Die Idee der Branchenorganisationen oder Interprofessionen wurde vor allem von Frankreich und Spanien in die Diskussion gebracht, weil sie dort Tradition haben. Das Ziel, über Branchenorganisationen Preise anheben zu können, erweist sich angesichts liberalisierter und offener Märkte zunehmend als Illusion. Die EU-Kommission hat hingegen in ihren Vorschlägen sehr klar die Hinweise der hochrangigen Gruppe aufgegriffen, wonach es mit der Tätigkeit solcher Organisationen nicht zu einer Einschränkung des Wettbewerbs und der Funktionsfähigkeit des Binnenmarktes kommen darf.

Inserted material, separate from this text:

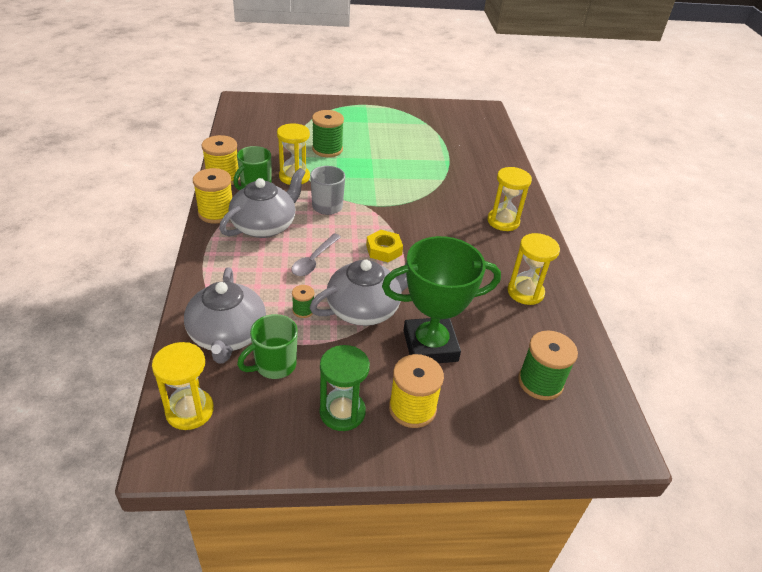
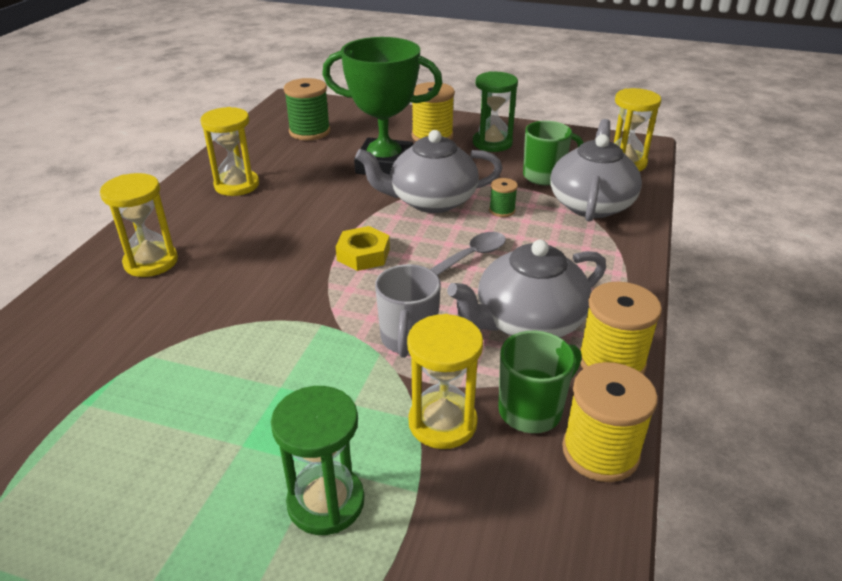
camera: 155 degrees left, 5 degrees down
(327, 149) = (326, 502): green spool -> green hourglass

Mit Blick auf die Stärkung der Vertragsbeziehungen begrüßt der DRV, dass am Grundsatz der Freiwilligkeit festgehalten und den besonderen Belangen der Genossenschaften Rechnung getragen werden soll. In Deutschland ist die satzungsgemäße Beziehung zwischen Milcherzeugern und Molkereigenossenschaften bzw. eine vertragliche Grundlage der Milchlieferbeziehungen bei nicht genossenschaftlichen Unternehmen bereits die Regel. Mit der beabsichtigten Förderung des Abschlusses schriftlicher Verträge kann hingegen in anderen Mitgliedstaaten, in denen das Vertragswesen bislang eine geringe Bedeutung hat, mehr Verbindlichkeit in der Wertschöpfungskette erzielt werden. „Aber auch mit engeren vertraglichen Bindungen wird der Milchpreis letztlich immer auf dem Markt realisiert“, so Nüssel.